- Directed by: Katt Shea
- Written by: Katt Shea
- Produced by: Andy Ruben executive Roger Corman
- Starring: Maria Ford
- Cinematography: Phedon Papamichael
- Edited by: Stephen Mark
- Music by: Gary Stockdale
- Production company: Concorde Pictures
- Distributed by: Concorde Pictures
- Release date: March 31, 1989;
- Running time: 82 minutes
- Country: United States
- Language: English

= Stripped to Kill II: Live Girls =

Stripped to Kill II: Live Girls is a 1989 American film directed by Katt Shea and starring Maria Ford. It is a sequel to Stripped to Kill (1987).

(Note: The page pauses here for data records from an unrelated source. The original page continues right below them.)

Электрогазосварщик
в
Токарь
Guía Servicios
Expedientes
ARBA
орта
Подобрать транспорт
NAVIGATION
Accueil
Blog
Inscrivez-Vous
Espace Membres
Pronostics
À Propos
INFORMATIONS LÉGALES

The film was made after Dance of the Damned. It had finished filming on Saturday and Roger Corman called and asked Shea if she could come up with a movie by Monday because he still had the strip joint set for a few more days. Shea and her crew went in on Monday and shot topless dancing footage for five days. She and partner Andy Ruben then took three weeks off to write a film about it.

Writer-director Katt Shea later admitted:
I didn't have a script. I was almost shooting it and making it up as I went along. So when people tell me they love that movie so much I just kind of go 'why?' I didn't know what I was doing! I was flying by the seat of my pants completely! And it just amazes me because these other scripts that I've worked so hard on, I expect people to like them but Stripped to Kill 2, I was writing it as I went, honestly.

==Cast==
- Maria Ford as Shady
- Eb Lottimer as Sergeant Decker
- Karen Mayo-Chandler as Cassandra
- Marjean Holden as Something Else
- Birke Tan as Dazzle
- Debra Lamb as Mantra

==Reception==
Variety called it "a fairly engaging low-key thriller that achieves more than the usual."